I finally told him that if he could not do those 2 things, that would be it. He decided to do the laundry and watch TV with Amelia after work. Wow, I feel so valued. I'm worth reaching allllll the way across the bed to fold the laundry. Rising life and limb. Geez. And television with your kid. What a sacrifice. 

For 2 months he did the laundry and watched TV with our daughter. Their relationship improved, and for the first time they actually got along. She was soaking up the attention. That's not even sarcastic. During those 2 months I struggled horribly with the feeling that despite him finally doing the things I had asked, I was done anyway. I had just broken. And if it takes me giving him an ultimatum in order to do 2 simple things, well, that just wasn't enough. I hated myself for feeling this way. I wanted so badly to be happy and feel whole again. I wanted our daughter to have the family she had always wanted and finally thought she had gotten. I just could not do it. 

On September 16th I was walking our dog and picked up a perfectly round stone. I wrote the date on the underside. That stone represents the final decision. Someday I'll leave it in the quadrant of a labyrinth corresponding to this life stage. For now it sits on the shelf. In mid-October I had a root canal and came home to find him there early. He was in a good mood. I knew we had a rare space of time to talk before I had to go back to work and before our daughter got home. I thought why not both a physical and emotional root canal in the same day.
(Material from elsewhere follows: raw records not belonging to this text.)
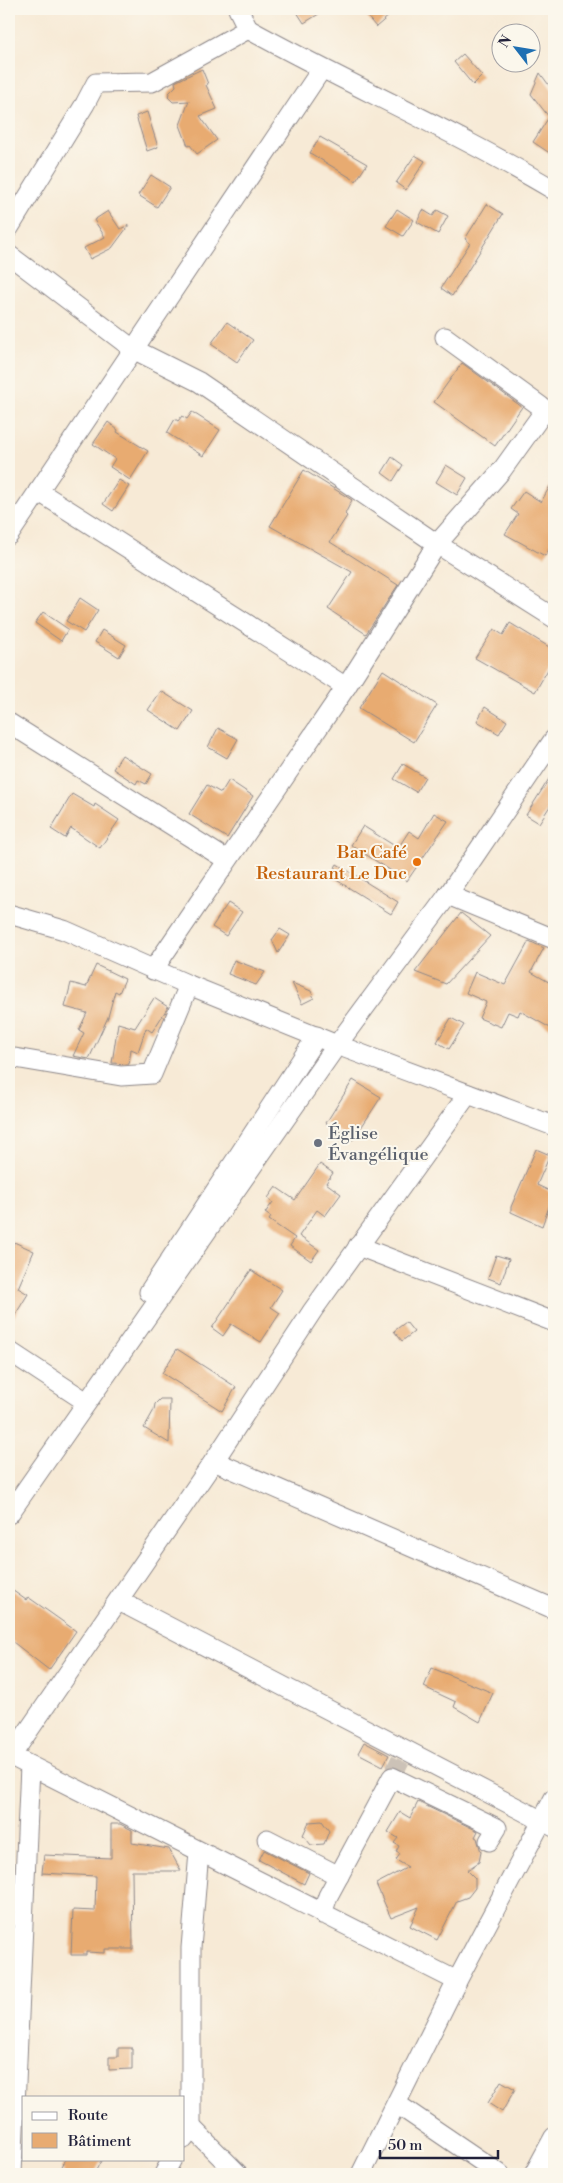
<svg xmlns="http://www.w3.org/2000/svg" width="563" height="2183" font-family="'Libre Bodoni',serif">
  <rect width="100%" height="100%" fill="#fbf7ec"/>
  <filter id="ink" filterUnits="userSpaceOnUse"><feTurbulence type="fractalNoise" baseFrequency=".02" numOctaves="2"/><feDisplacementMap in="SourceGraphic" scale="10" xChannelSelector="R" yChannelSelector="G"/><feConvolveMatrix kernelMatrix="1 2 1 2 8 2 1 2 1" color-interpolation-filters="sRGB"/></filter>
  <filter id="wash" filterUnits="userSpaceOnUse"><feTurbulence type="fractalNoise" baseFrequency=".0096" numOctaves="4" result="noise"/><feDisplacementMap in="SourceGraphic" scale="20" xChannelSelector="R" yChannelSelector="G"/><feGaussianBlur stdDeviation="1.12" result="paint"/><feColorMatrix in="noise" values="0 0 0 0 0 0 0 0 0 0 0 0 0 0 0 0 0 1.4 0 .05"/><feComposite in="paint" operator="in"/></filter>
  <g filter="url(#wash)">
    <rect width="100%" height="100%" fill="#f7ead6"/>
    <g id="blocks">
      <g fill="#e8ab71">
        <polygon points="295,9 327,9 304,23"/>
        <polygon points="361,9 397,9 376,27"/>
        <polygon points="463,54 482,76 473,85 454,62"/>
        <polygon points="202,69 208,84 206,85 217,109 200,116 217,140 197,154 190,145 188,146 180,125 189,101 173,102 168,97 169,93 176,86 175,82"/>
        <polygon points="540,73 554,92 554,156 533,142 549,117 531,94"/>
        <polygon points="147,112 158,147 147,151 136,116"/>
        <polygon points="320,137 367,164 356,181 310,153"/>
        <polygon points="415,155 425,161 406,190 396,183"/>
        <polygon points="151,175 170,187 157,207 138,195"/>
        <polygon points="487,204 503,214 452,296 441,288 470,243 465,239"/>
        <polygon points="397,209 414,220 403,236 386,226"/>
        <polygon points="423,210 433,216 437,210 448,216 438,234 417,222"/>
        <polygon points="108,211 120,229 129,225 112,248 90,259 84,248 105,237 94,220"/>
        <polygon points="227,322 253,340 237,362 211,344"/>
        <polygon points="462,363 522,407 495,446 434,402"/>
        <polygon points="192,412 220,430 203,456 167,433 175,419 178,421 182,416 187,419"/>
        <polygon points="108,422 118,430 117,432 148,451 130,480 110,467 115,459 93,444"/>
        <polygon points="392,457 403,465 393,481 382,473"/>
        <polygon points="446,465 467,478 457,495 436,482"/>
        <polygon points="304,470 352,500 345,514 347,516 330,542 398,585 366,634 328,609 352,572 270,526"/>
        <polygon points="554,479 554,541 545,556 505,534 518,514 511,509 524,491 541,502"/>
        <polygon points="119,480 129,486 113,511 103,504"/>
        <polygon points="80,598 98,610 84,632 66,621"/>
        <polygon points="43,612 68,629 61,641 35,623"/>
        <polygon points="510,623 554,650 554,659 535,692 475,658 494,629 503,635"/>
        <polygon points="102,630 126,645 119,657 95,642"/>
        <polygon points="383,670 437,705 414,742 359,708"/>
        <polygon points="161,691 193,711 180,731 148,710"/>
        <polygon points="485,707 507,721 499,734 477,721"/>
        <polygon points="218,728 238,739 227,758 208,747"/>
        <polygon points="122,755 152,774 146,784 138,780 136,784 113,769"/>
        <polygon points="403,764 425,777 416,792 394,779"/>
        <polygon points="554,771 554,800 539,823 526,815"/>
        <polygon points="229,780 253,796 227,838 189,814 207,785 221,793"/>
        <polygon points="72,794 94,807 95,804 119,820 100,848 71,828 65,838 51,829"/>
        <polygon points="434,813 448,821 407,881 351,845 363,826 398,848 409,831 419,838"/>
        <polygon points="337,864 398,902 391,914 330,876"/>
        <polygon points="228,903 242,912 226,936 212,927"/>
        <polygon points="461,913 490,936 446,984 415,972"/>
        <polygon points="280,929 290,935 278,953 272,940"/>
        <polygon points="529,941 544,948 531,972 554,985 554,1030 520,1011 518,1016 508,1012 501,1027 479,1018 486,1002 466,993 475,972 505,985"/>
        <polygon points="234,960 265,972 256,985 228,974"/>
        <polygon points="96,965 125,979 119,993 115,991 108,1017 89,1059 73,1056 84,1033 79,1030 87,1013 65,1007 71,983 86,987"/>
        <polygon points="292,983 311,991 314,998 302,1004"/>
        <polygon points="154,998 168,1007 152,1032 146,1028 138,1052 131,1049 129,1064 112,1063 118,1023 135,1028"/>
        <polygon points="451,1018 464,1025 449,1049 437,1042"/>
        <polygon points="353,1080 381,1097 353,1140 326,1123"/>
        <polygon points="536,1149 550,1155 537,1185 554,1193 542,1226 511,1212 511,1207"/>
        <polygon points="320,1164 333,1173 326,1183 341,1194 325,1216 317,1210 299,1236 319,1250 311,1261 290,1246 295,1238 269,1220 271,1217 265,1213 273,1202 268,1198 276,1187 295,1200"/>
        <polygon points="14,1242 34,1251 18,1288 28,1294 9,1325 9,1255"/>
        <polygon points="496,1255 509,1259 501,1283 488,1278"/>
        <polygon points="251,1270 282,1290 271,1307 280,1313 261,1342 231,1324 223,1336 212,1328"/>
        <polygon points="406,1322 414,1332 402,1341 394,1331"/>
        <polygon points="177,1349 236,1387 222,1411 162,1373"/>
        <polygon points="160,1399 170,1399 169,1443 144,1428 154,1410 155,1404"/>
        <polygon points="9,1588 26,1600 28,1597 76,1631 49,1670 9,1639"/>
        <polygon points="432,1668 493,1693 480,1722 454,1707 456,1702 424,1687"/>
        <polygon points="364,1742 389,1755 383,1766 358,1753"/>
        <polygon points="418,1802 478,1831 475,1837 477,1838 481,1852 479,1862 467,1870 475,1878 475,1888 468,1897 457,1901 437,1940 410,1926 419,1907 391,1918 376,1884 408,1867 396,1860 400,1854 396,1852 399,1846 394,1843 398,1838 388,1832 400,1812 410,1818"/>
        <polygon points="322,1821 329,1831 324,1844 311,1845 303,1835 309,1822"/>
        <polygon points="111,1824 120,1824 132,1830 132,1843 169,1849 181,1871 132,1871 133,1949 105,1949 105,1953 86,1952 86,1955 71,1955 73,1910 95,1911 96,1876 42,1873 44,1855 111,1858"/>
        <polygon points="264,1850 309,1873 304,1884 259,1860"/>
        <polygon points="118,2048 132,2048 132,2069 109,2070 109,2057 118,2057"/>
        <polygon points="501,2081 515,2089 502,2112 488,2103"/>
        <polygon points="66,2159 102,2159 94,2174 62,2174 64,2170 61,2168"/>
      </g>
    </g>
  </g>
  <g filter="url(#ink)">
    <use href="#blocks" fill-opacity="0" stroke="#8c8688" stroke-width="1"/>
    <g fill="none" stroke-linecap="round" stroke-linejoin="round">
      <polyline stroke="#ccc2b7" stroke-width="19" stroke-dasharray="19 9" stroke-linecap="butt" points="392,1777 405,1750"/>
      <defs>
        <g id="minor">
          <polyline points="238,9 248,29"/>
          <path d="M9,228L85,104L96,83L152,82L248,29C349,85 455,131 554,190"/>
          <polyline points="9,255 133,349 199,382 437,544 554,618"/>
          <polyline points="445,337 554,416"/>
          <polyline points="38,491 346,687"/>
          <polyline points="9,535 321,70"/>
          <polyline points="9,723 227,860"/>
          <polyline points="448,895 554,939"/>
          <polyline points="9,914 64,930 189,985 337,1045 554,1126"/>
          <polyline points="153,970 346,687 437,544 502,470 545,410"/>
          <polyline points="9,1057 121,1076 152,1074 189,985"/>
          <polyline points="358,1246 554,1322"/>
          <polyline points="149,1292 317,1036"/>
          <polyline points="9,1351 79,1397"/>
          <polyline points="214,1461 554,1609"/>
          <polyline points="9,1514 337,1045 448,895 554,739"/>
          <polyline points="119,1601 554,1827"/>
          <polyline points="9,1755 457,1981"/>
          <polyline points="11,1756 214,1461 313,1310 468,1094"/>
          <polyline points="267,1839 339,1876"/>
          <polyline points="322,1914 328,1896 392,1777 497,1828 489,1841"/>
          <polyline points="397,2104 500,2174"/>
          <polyline points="191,2127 238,2174"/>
          <polyline points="184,2139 191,2127 191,1948 199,1852"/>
          <polyline points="12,2174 30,1766"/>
          <polyline points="164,2174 172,2159"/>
          <polyline points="361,2174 457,1981 554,1798"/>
          <polyline points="534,2174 554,2137"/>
        </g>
      </defs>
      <use href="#minor" stroke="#8c8688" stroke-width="21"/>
      <use href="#minor" stroke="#fff" stroke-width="19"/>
    </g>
  </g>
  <circle fill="#e8710a" stroke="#fbf7ec" stroke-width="2" cx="417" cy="862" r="5"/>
  <circle fill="#6b7280" stroke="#fbf7ec" stroke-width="2" cx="318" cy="1143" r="5"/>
  <g text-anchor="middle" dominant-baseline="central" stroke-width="4" stroke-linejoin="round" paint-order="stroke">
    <g font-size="18" fill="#c56008" stroke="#fbf7ec" text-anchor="end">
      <text x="407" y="852">Bar Café<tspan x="407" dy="21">Restaurant Le Duc</tspan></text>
    </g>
    <g font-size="18" fill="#5b616d" stroke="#fbf7ec" text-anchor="start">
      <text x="328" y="1133">Église<tspan x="328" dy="21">Évangélique</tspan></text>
    </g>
  </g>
  <rect width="563" height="2183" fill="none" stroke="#fbf7ec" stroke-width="30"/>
  <rect x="22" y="2096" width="162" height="65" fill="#fbf7ec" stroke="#a4a2a5"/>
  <rect x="32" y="2112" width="25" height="8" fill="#ffffff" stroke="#a4a2a5"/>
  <text x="68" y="2120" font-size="15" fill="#22223b">Route</text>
  <rect x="32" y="2133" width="25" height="15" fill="#e8ab71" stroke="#a4a2a5"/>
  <text x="68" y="2146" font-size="15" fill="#22223b">Bâtiment</text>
  <g transform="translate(516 48) rotate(301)"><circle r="24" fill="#fbf7ec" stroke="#a4a2a5"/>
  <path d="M0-4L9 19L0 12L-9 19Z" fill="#1f6fb2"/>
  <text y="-8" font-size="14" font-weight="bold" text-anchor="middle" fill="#22223b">N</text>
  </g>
  <path d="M380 2150v8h118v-8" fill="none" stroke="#22223b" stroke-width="2.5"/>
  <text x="388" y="2150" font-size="15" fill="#22223b" stroke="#fbf7ec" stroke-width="4" paint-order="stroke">50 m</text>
</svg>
That way I can compare them and see which is worse. Truth be told, the physical one was preferable. He agreed to attend a consoling session with me. In the session we went over the issues again. He said he would do whatever it took to keep the relationship going. I asked if he would do more to make things more equitable. He said no. That was it. He stayed until he got a job and apartment in Phoenix. We told our daughter about it a week before he moved. 

When I was helping him move he pulled out a drawer from underneath the guest bed and removed a bunch of my cloths. He looked at me and said "now you don't have to live like a hobo in your own house anymore." Weird. I guess our sleeping arrangement did make me feel like I was not really living in my own home.
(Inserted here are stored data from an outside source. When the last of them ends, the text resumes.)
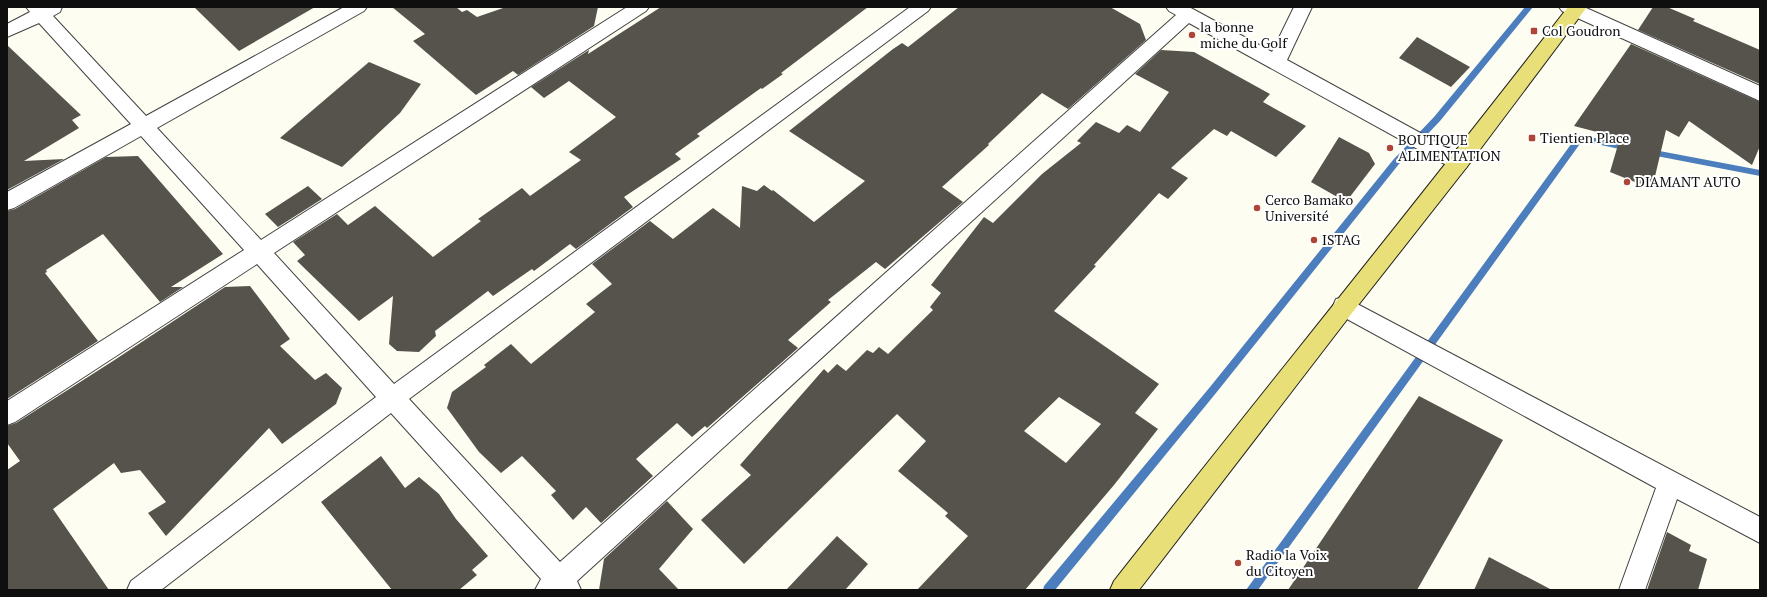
<svg xmlns="http://www.w3.org/2000/svg" width="1767" height="597" viewBox="0 0 1767 597" font-family="'PT Serif',serif">
  <style>
    .lines { fill: none; stroke-linecap: round; stroke-linejoin: round }
    .stream { fill: #4c7ebd; fill-rule: evenodd }
    .building { fill: #56524c; fill-rule: evenodd }
    .minor-casing { stroke: #424242; stroke-width: 2 }
    .major-casing { stroke: #202020; stroke-width: 2 }
    .minor { fill: #fff; fill-rule: evenodd }
    .major { fill: #e8df78; fill-rule: evenodd }
    .poi-dot { fill: #ae4537; stroke: #fff; stroke-width: 1.5 }
    .labels { text-anchor: middle; stroke-width: 4; stroke-linejoin: round; paint-order: stroke }
    .poi-label { font-size: 14px; fill: #0f0f0f; stroke: #fff; text-anchor: start }
  </style>
  <rect width="100%" height="100%" fill="#fdfdf2"/>
  <g class="lines">
    <g class="stream">
      <path d="M1525 7H1533L1440 121 1399 164 1216 393 1055 590H1043L1044 586 1210 387 1393 160 1434 117Z"/>
      <path d="M1580 135 1629 145 1633 148 1629 151 1582 141 1258 590H1246L1577 136Z"/>
      <path d="M1649 149 1760 170V176L1646 154 1645 152Z"/>
    </g>
  </g>
  <g class="building">
    <path d="M194 7H315L239 51Z"/>
    <path d="M392 7H456L462 12 467 10 477 17 506 7H598L594 26 518 75 513 71 476 95 413 41 425 34Z"/>
    <path d="M661 7H868L781 73 783 74 762 89 761 88 697 134 700 136 675 154 681 159 624 197 633 207 576 249 570 244 534 271 532 269 493 296 488 291 435 331 436 336 419 352 397 351 389 344 393 296 359 321 297 261 305 255 293 242 337 214 348 225 375 206 433 257 481 221 478 219 522 188 530 196 581 160 569 152 616 117 569 81 544 98 531 87 589 50 588 54Z"/>
    <path d="M959 7H1110L1140 24 1146 40 1068 109 1042 93 988 144 989 145 942 187 963 202 885 269 876 262 828 300 831 302 788 340 798 348 707 428 705 426 692 437 677 423 636 459 653 476 601 523 586 507 573 520 551 495 556 491 522 456 501 473 479 452 447 408 452 392 486 367 484 365 511 344 531 364 595 312 586 304 612 284 592 264 650 221 673 239 713 208 740 228 742 186 757 191 764 185 772 191 773 190 814 222 865 181 789 131 893 49 902 43 908 47Z"/>
    <path d="M1653 7H1667L1695 19 1693 21 1760 50V84L1638 30Z"/>
    <path d="M1417 37 1470 67 1451 87 1399 58Z"/>
    <path d="M1631 44 1760 102V146L1752 165 1689 121 1679 137 1666 130 1652 189 1610 172 1620 138 1574 126Z"/>
    <path d="M7 45 81 115 72 120 79 128 24 161 64 159 7 190Z"/>
    <path d="M1161 50 1194 52 1270 94 1263 102 1306 126 1276 157 1231 131 1227 136 1214 129 1171 168 1188 178 1168 199 1159 193 1094 265 1096 266 1054 311 1159 384 1135 413 1158 429 1114 485 1025 590H917L968 536 945 516 948 513 898 471 926 441 897 414 744 564 701 520 751 475 740 465 824 369 828 373 837 364 846 371 867 350 873 353 879 347 888 354 933 310 930 307 941 293 931 285 984 217 993 223 1042 174 1081 143 1077 141 1096 122 1119 133 1127 125 1140 132 1169 92 1135 74ZM1059 397 1101 424 1066 463 1024 431Z"/>
    <path d="M369 62 421 84 400 113 342 167 280 138Z"/>
    <path d="M1339 137 1369 153 1375 164 1346 202 1311 182Z"/>
    <path d="M138 156 223 254 171 287H183L160 302 103 234 46 270 47 272 45 273 98 341 7 399V211L15 209 106 157Z"/>
    <path d="M308 186 322 199 278 227 265 214Z"/>
    <path d="M250 286 290 339 280 346 315 380 326 373 342 388 336 404 282 444 269 428 166 536 148 513 166 502 140 470 121 473 114 463 53 509 109 590H7V470L20 461 7 443V426L16 423 113 361 225 287Z"/>
    <path d="M1419 396 1503 440 1417 590H1288Z"/>
    <path d="M381 456 405 488 419 477 439 494 456 519 488 556 472 570 477 575 459 590H392L321 502Z"/>
    <path d="M667 501 693 529 659 569 679 590H599L604 559Z"/>
    <path d="M1667 532 1691 545 1689 551 1707 559 1698 590H1647Z"/>
    <path d="M837 536 868 564 845 590H786Z"/>
    <path d="M1489 557 1552 590H1474Z"/>
  </g>
  <g class="lines">
    <defs>
      <g id="minor">
        <path d="M26 7H62L60 12 53 16 146 116 344 7H367L364 11 157 128 261 240 627 7H649L646 11 274 253 394 384 910 7H931L928 11 409 399 560 562 1176 15 1169 11 1166 7H1189L1272 52 1294 7H1312L1287 60 1466 158 1469 163 1466 168 1459 171 1452 168 1189 23 577 581 581 590H535L541 579 391 413 161 590H127L131 581 376 397 257 264 15 422 7 425V401L244 250 141 136 14 208 7 210V192L131 124 39 23 7 37V24L30 12Z"/>
        <path d="M1559 7H1584L1760 86V101L1562 11Z"/>
        <path d="M1344 297 1760 517V543L1677 499 1645 590H1619L1656 488 1336 313 1333 306 1336 299Z"/>
      </g>
      <path id="major" d="M1568 7H1587L1466 168 1352 313 1139 590H1110L1114 581C1265 389 1419 200 1568 7Z"/>
    </defs>
    <use href="#minor" class="minor-casing"/>
    <use href="#major" class="major-casing"/>
    <use href="#minor" class="minor"/>
    <use href="#major" class="major"/>
  </g>
  <g class="poi-dot">
    <rect x="1530" y="27" width="8" height="8" rx="2"/>
    <circle cx="1192" cy="35" r="4"/>
    <rect x="1528" y="134" width="8" height="8" rx="2"/>
    <circle cx="1390" cy="148" r="4"/>
    <circle cx="1627" cy="182" r="4"/>
    <circle cx="1257" cy="208" r="4"/>
    <circle cx="1314" cy="240" r="4"/>
    <circle cx="1238" cy="563" r="4"/>
  </g>
  <g class="labels">
    <g class="poi-label">
      <text x="1200" y="32">la bonne<tspan x="1200" dy="16">miche du Golf</tspan></text>
      <text x="1542" y="36">Col Goudron</text>
      <text x="1540" y="143">Tientien Place</text>
      <text x="1398" y="145">BOUTIQUE<tspan x="1398" dy="16">ALIMENTATION</tspan></text>
      <text x="1635" y="187">DIAMANT AUTO</text>
      <text x="1265" y="205">Cerco Bamako<tspan x="1265" dy="16">Université</tspan></text>
      <text x="1322" y="245">ISTAG</text>
      <text x="1246" y="560">Radio la Voix<tspan x="1246" dy="16">du Citoyen</tspan></text>
    </g>
  </g>
  <rect width="1767" height="597" fill="none" stroke="#0f0f0f" stroke-width="16"/>
</svg>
We finished packing and I hugged him goodbye. I told him that I did not regret anything. It was the truth. I didn't regret marrying him, or trying to make it work. I just wish I had recognized these issues for what they were earlier. It could have saved us a lot of trouble. Maybe I could have had another child by now. That ship has sailed. 

The paperwork is all turned in, the house is in my name and the things I have worked for are protected, in case he decides to make any more risky business deals with his brother. It's not my problem anymore. The ring is off and I am letting the chips fall where they may. Let those who will judge, judge. They are not my problem either. Every other weekend we meet in Globe so our daughter can spend the weekend with him in Phoenix. She looks forward to those trips. She misses her dad. I wish she didn't have to. 

The truth is, though, that I don't miss him. I don't even miss anything about our old life. I am not lonely, I am actually so grateful for my time alone, even if it is filled mostly with work right now. When I see him I don't feel any romantic feelings or longing whatsoever. That door is closed forever, and I am glad this part of the process is behind me. He looks a lot better, too. He snapped right into taking care of himself, getting a band together, and taking up some pandemic version of a social life. He likes his job better and it starting to lose weight. It is a relief to me to see this. I am not angry with him, in fact I have no bad feelings toward him. He really was my best friend for a while there. I learned a lot from him. But I'm glad it's over.